Feb. 18th, 2006

roadrunnertwice: Me looking up at the camera, wearing big headphones and a striped shirt. (Default)
So the title story of Magic For Beginners is online for your reading pleasure. I'm taking a break from it to write this. You should go read it. I'm only on the second section of it, and I'm already thrilled with it. It's full of moments of surprising prettiness, and clever flourishes, and remarkable insights. The prose is sparkly, and lucid, and quick. I am not even joking, you really want to read this story.

Some things about the voice are reminding me of Aimee Bender, but they're not actually that similar. I guess what I mean by that is that the style is just very, very twenty-first century.

ETA: Representative sentence time!
"Once Jeremy had a dream that his father combined his two careers and began reupholstering giant spiders."
Wait, that was out of context and not particularly representative. Well, whatever; it obviously deserves post-space.

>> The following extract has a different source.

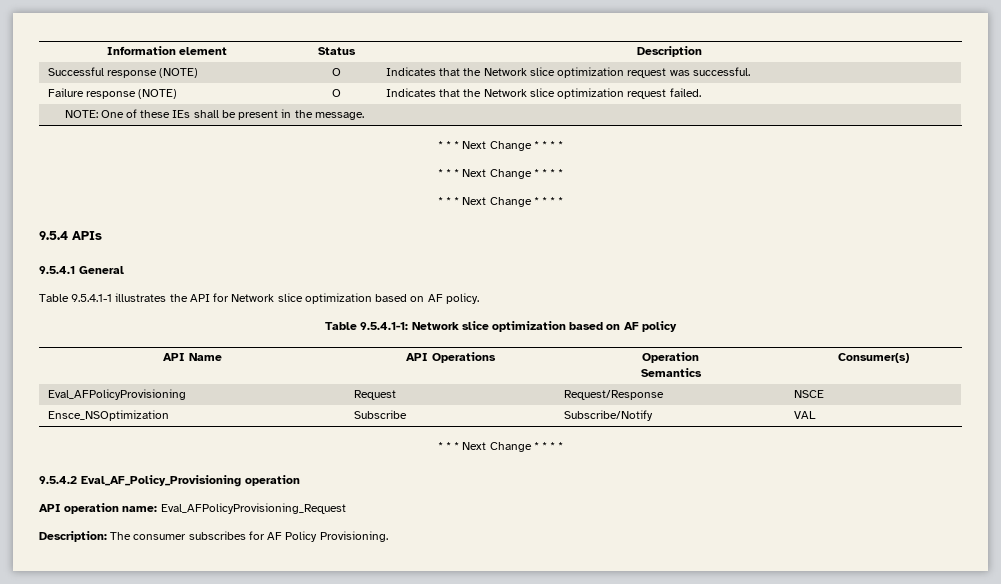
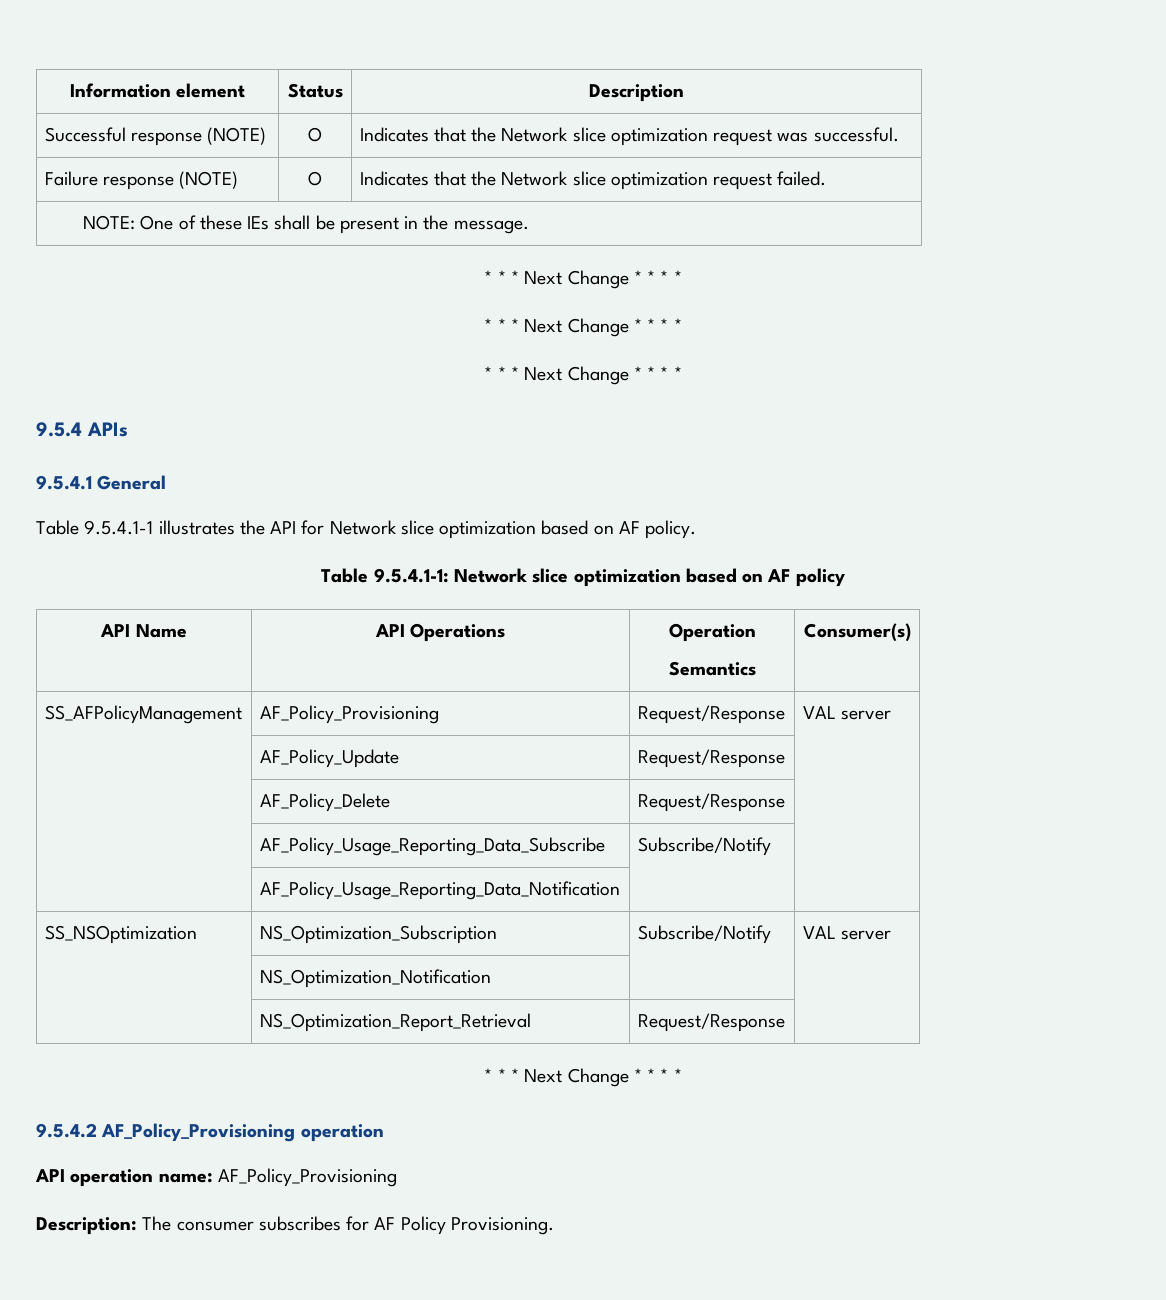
[47,389,186,400] [353,390,396,400] [563,390,664,400] [793,390,824,398] [47,410,169,421] [353,410,407,419] [563,410,653,421] [793,411,816,419] Eval_AFPolicyProvisioning | Request | Request/Response | NSCE // Ensce_NSOptimization | Subscribe | Subscribe/Notify | VAL -> [44,705,242,724] [259,705,439,724] [637,705,785,724] [802,706,891,720] [259,749,399,768] [637,749,785,768] [259,793,390,812] [637,793,785,812] [259,837,605,856] [637,837,771,856] [259,881,620,900] [44,925,197,944] [259,925,497,944] [637,925,771,944] [802,926,891,940] [259,969,491,988] [259,1013,531,1032] [637,1013,785,1032] SS_AFPolicyManagement | AF_Policy_Provisioning | Request/Response | VAL server // | AF_Policy_Update | Request/Response | // | AF_Policy_Delete | Request/Response | // | AF_Policy_Usage_Reporting_Data_Subscribe | Subscribe/Notify | // | AF_Policy_Usage_Reporting_Data_Notification | | // SS_NSOptimization | NS_Optimization_Subscription | Subscribe/Notify | VAL server // | NS_Optimization_Notification | | // | NS_Optimization_Report_Retrieval | Request/Response |
[81,475,241,487] Eval_AF_Policy_Provisioning -> [101,1123,296,1142] AF_Policy_Provisioning
[160,503,346,514] Eval_AFPolicyProvisioning_Request -> [217,1168,397,1187] AF_Policy_Provisioning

ETA: Okay, HERE'S a representative passage.
Jeremy thinks about how the two quietest people he knows are named Alice and Talis. But his mother and Talis are quiet in different ways. Jeremy's mother is the kind of person who seems to be keeping something hidden, something secret. Whereas Talis just is a secret. Jeremy's mother could easily turn out to be a secret agent. But Talis is the death ray or the key to immortality or whatever it is that secret agents have to keep secret.


ETA: Just finished it and it is grand.